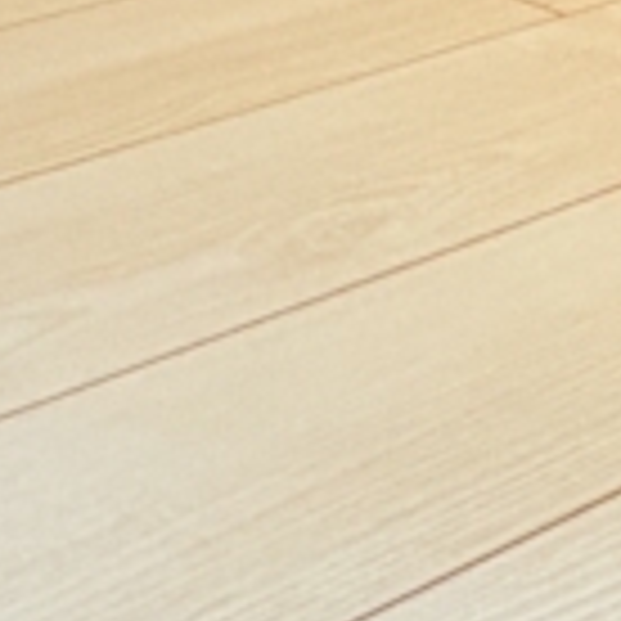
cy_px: -702
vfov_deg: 12.8
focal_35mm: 115
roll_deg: +0.0
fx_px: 2334
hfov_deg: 14.9
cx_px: 641
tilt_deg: -1.0
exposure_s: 1/60
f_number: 2.2
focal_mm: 2.22
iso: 250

============

• [TRY IT]
Could you print the data exactly as it appears and keep the pictures out?

• [ANSWER]
cy_px: -702
vfov_deg: 12.8
focal_35mm: 115
roll_deg: +0.0
fx_px: 2334
hfov_deg: 14.9
cx_px: 641
tilt_deg: -1.0
exposure_s: 1/60
f_number: 2.2
focal_mm: 2.22
iso: 250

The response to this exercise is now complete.